16. Voorts is er aanleiding om verweerder te veroordelen in de kosten die eiseres in verband met de behandeling van het beroep redelijkerwijs heeft moeten maken. Deze kosten zijn met toepassing van het Besluit proceskosten bestuursrecht begroot op € 262,50 (1 punt, wegingsfactor 0,5). De rechtbank is daarbij van oordeel dat sprake is van samenhangende zaken als bedoeld in artikel 3 van het Besluit.

Beslissing

De rechtbank:
- verklaart de beroepen in verband met het niet tijdig nemen van besluiten op de aanvragen gegrond;
- vernietigt de met besluiten gelijk te stellen niet tijdig nemen van besluiten;
- draagt verweerder op om binnen acht weken na de dag van verzending van de uitspraak een eerste gehoor af te nemen en binnen acht weken na het eerste gehoor besluiten op de aanvragen bekend te maken, in ieder geval binnen zestien weken na deze uitspraak;
- bepaalt dat verweerder aan eisers een dwangsom van € 100,- verbeurt voor elke dag waarmee hij de hiervoor genoemde termijn overschrijdt, met een maximum van € 7.500,-;
- veroordeelt verweerder in de proceskosten tot een bedrag van in totaal € 262,50.

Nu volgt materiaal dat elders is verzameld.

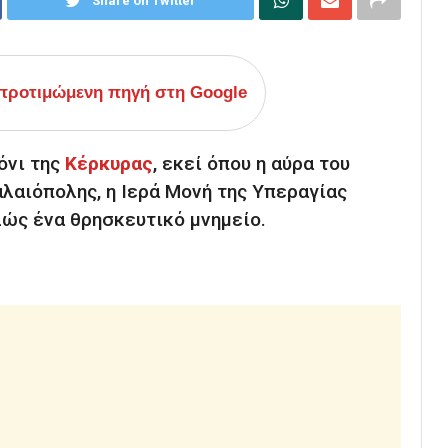
Share on Twitter
ροτιμώμενη πηγή στη Google
όνι της
Κέρκυρας
, εκεί όπου η αύρα του
αλαιόπολης, η
Ιερά Μονή της Υπεραγίας
ώς ένα θρησκευτικό μνημείο.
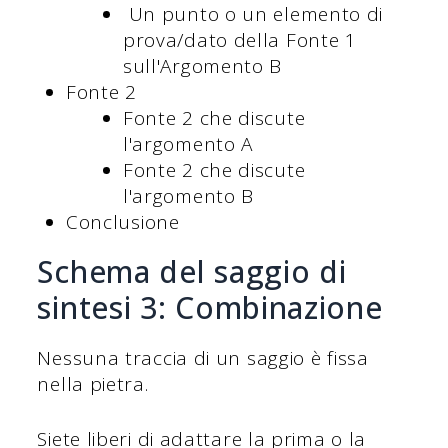
Un punto o un elemento di
prova/dato della Fonte 1
sull'Argomento B
Fonte 2
Fonte 2 che discute
l'argomento A
Fonte 2 che discute
l'argomento B
Conclusione
Schema del saggio di
sintesi 3: Combinazione
Nessuna traccia di un saggio è fissa
nella pietra.
Siete liberi di adattare la prima o la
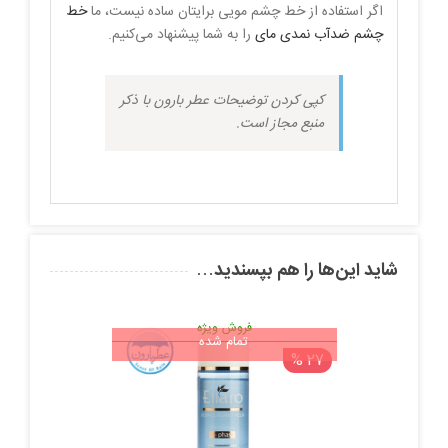
اگر استفاده از خط چشم مویی برایتان ساده نیست، ما
خط
چشم ضدآب نمدی مای
را به شما پیشنهاد می‌کنیم.
کپی کردن توضیحات عطر بارون با ذکر
منبع مجاز است.
شاید این‌ها را هم بپسندید…
فروش ویژه
تمام شده
27 %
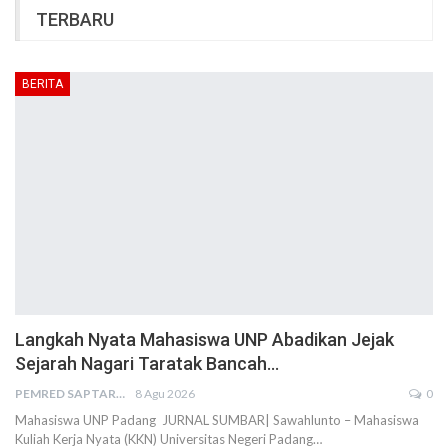
TERBARU
BERITA
Langkah Nyata Mahasiswa UNP Abadikan Jejak
Sejarah Nagari Taratak Bancah…
PEMRED SAPTARIUS
8 Agu 2026
0
Mahasiswa UNP Padang JURNAL SUMBAR| Sawahlunto – Mahasiswa
Kuliah Kerja Nyata (KKN) Universitas Negeri Padang…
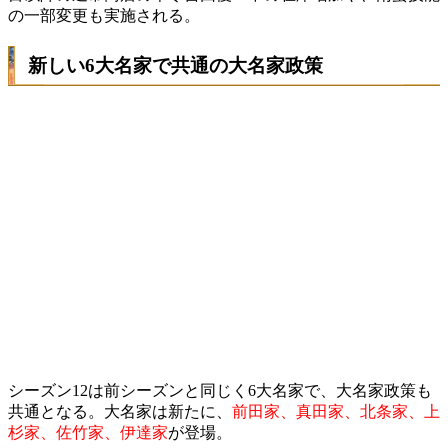
の一部変更も実施される。
新しい6大名家で共通の大名家政策
シーズン12は前シーズンと同じく6大名家で、大名家政策も
共通となる。大名家は新たに、
前田家、真田家、北条家、上
杉家、佐竹家、伊達家
が登場。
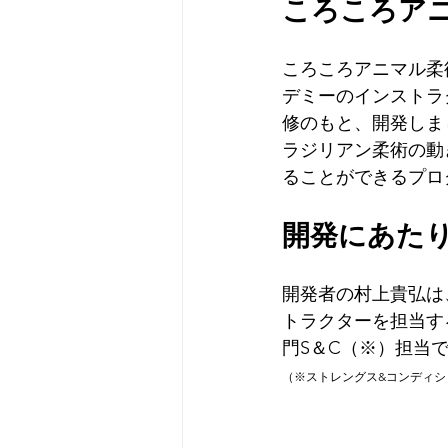
ころころア
ころころアニマル柔
デミーのインストラ
修のもと、開発しま
ラジリアン柔術の動
ることができるプロ
開発にあた
開発者の村上貴弘は
トラクターを担当す
門S＆C（※）担当
（※ストレングス&コンディ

Deze uitspraak is gedaan door mr. E.P.W. van de Ven, rechter, in aanwezigheid van
mr. S.L.L. van den Akker, griffier.
Als gevolg van de maatregelen rondom het coronavirus is deze uitspraak niet uitgesproken op een openbare uitsprakenzitting. Zodra het openbaar uitspreken weer mogelijk is, wordt deze uitspraak, voor zover nodig, in het openbaar uitgesproken.
De uitspraak is bekendgemaakt op:
Rechtsmiddel
Tegen deze uitspraak kan verzet worden ingesteld bij deze rechtbank binnen zes weken na de dag van bekendmaking. De indiener van het verzetschrift kan daarbij vragen in de gelegenheid te worden gesteld over het verzet te worden gehoord.